FTL stands for full truckload. It refers to any freight shipment that books the entire capacity of a truck trailer, as opposed to LTL (less-than-truckload) where multiple shippers share trailer space. Despite the name, FTL shipments do not need to physically fill the entire trailer - the shipper is purchasing dedicated, exclusive capacity for their freight regardless of how much of the trailer is used.
FTL rates are market-driven and vary based on lane (origin and destination), distance, equipment type (dry van, flatbed, reefer, step deck), current capacity availability (spot market conditions), time of year (seasonal demand), fuel surcharge, and accessorials. As a rough benchmark for standard dry van FTL in North America, rates typically range from $1.50 to $3.50 per mile depending on market conditions, with an average around $2.00–$2.50 per mile for standard non-expedited lanes. A 500-mile dry van load might cost $1,000–$1,750; a 1,500-mile load $2,250–$5,250. Reefer, flatbed, and specialty equipment add premiums. The most accurate way to price your specific lane is to request a quote with actual shipment details.
No. You are booking the capacity of the trailer, not the space. Many shippers book FTL with trailers that are only half or two-thirds full because the shipment requires direct transit, cannot tolerate LTL consolidation, is time-sensitive, or contains high-value freight that benefits from isolation and reduced handling. If your shipment is in the 6–12 pallet range and you are not sure whether LTL or FTL is the better value, ask your broker to quote both modes on the same lane so you can compare total cost including handling risk and transit time.
A dry van is an enclosed trailer with solid walls, roof, and rear doors. It protects freight from weather and road conditions and is loaded/unloaded through the rear. A flatbed is an open trailer with no walls or roof, allowing loading from the top, sides, or rear using cranes, forklifts, or drive-on ramps. Dry vans are the standard for palletized, boxed, and packaged freight. Flatbeds are used for oversized, heavy, tall, or irregularly shaped freight that cannot fit through dry van doors or needs crane loading - structural steel, machinery, lumber, construction materials, vehicles. Flatbed loads require tarping for weather protection and tie-down securement.

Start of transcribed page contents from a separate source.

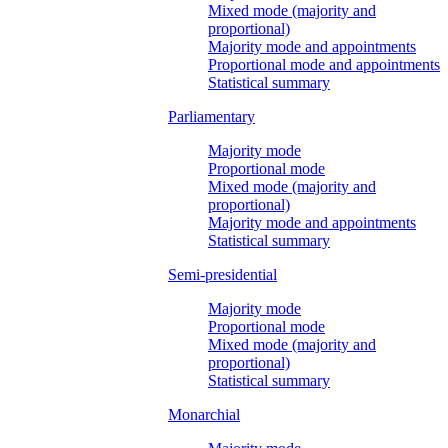
Mixed mode (majority and
proportional)
Majority mode and appointments
Proportional mode and appointments
Statistical summary
Parliamentary
Majority mode
Proportional mode
Mixed mode (majority and
proportional)
Majority mode and appointments
Statistical summary
Semi-presidential
Majority mode
Proportional mode
Mixed mode (majority and
proportional)
Statistical summary
Monarchial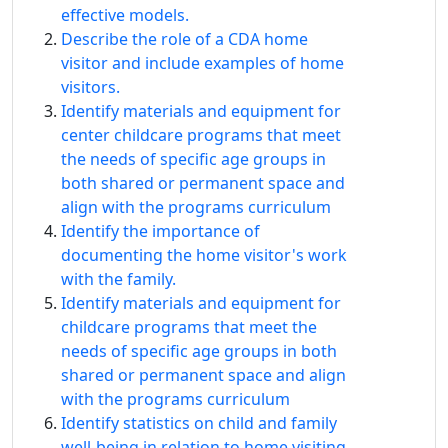
effective models.
Describe the role of a CDA home
visitor and include examples of home
visitors.
Identify materials and equipment for
center childcare programs that meet
the needs of specific age groups in
both shared or permanent space and
align with the programs curriculum
Identify the importance of
documenting the home visitor's work
with the family.
Identify materials and equipment for
childcare programs that meet the
needs of specific age groups in both
shared or permanent space and align
with the programs curriculum
Identify statistics on child and family
well-being in relation to home visiting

Use FTL when your shipment is 10 or more pallets or 10,000+ pounds, when transit time is critical and you cannot afford 3–5 day terminal-routed LTL transit, when your freight is high-value, fragile, or operationally sensitive and cannot tolerate multiple handling points, when the commodity is hazardous and requires dedicated capacity, or when you need direct schedule control (specific pickup and delivery appointments). For shipments in the 6–12 pallet range, compare LTL, volume LTL, and FTL quotes side by side - the crossover point depends on the lane, commodity, and how much handling risk you are willing to accept.
Yes. Freightzy sources full truckload capacity across Canada, the United States, and Mexico from a vetted carrier network. Cross-border FTL between Canada and the U.S. is one of our core operational specialties - we are headquartered in Guelph, Ontario, and our operations team handles CBSA and U.S. Customs coordination, commercial invoicing, border transit timing, and temperature compliance for reefer FTL. Whether you are shipping dry van, flatbed, reefer, or specialty equipment across the border, we manage the full cross-border chain.